--- RECORDS FOR THIS TASK ---
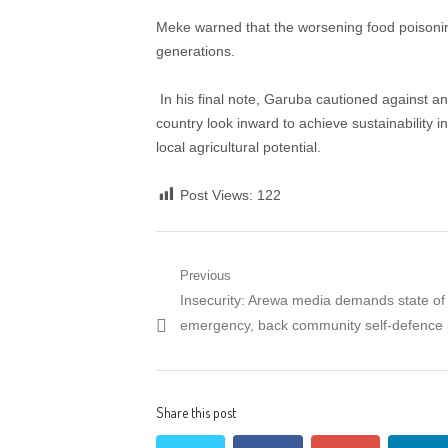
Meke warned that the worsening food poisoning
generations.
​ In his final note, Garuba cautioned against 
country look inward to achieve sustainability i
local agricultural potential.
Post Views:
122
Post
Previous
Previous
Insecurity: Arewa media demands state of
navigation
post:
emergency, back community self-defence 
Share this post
---
» TASK INSTRUCTIONS
Every word of the material, and none of its pictures, should be set down again.

» REPLY TO THE EXERCISE
Meke warned that the worsening food poisoning
generations.
​ In his final note, Garuba cautioned against 
country look inward to achieve sustainability i
local agricultural potential.
Post Views:
122
Post
Previous
Previous
Insecurity: Arewa media demands state of
navigation
post:
emergency, back community self-defence 
Share this post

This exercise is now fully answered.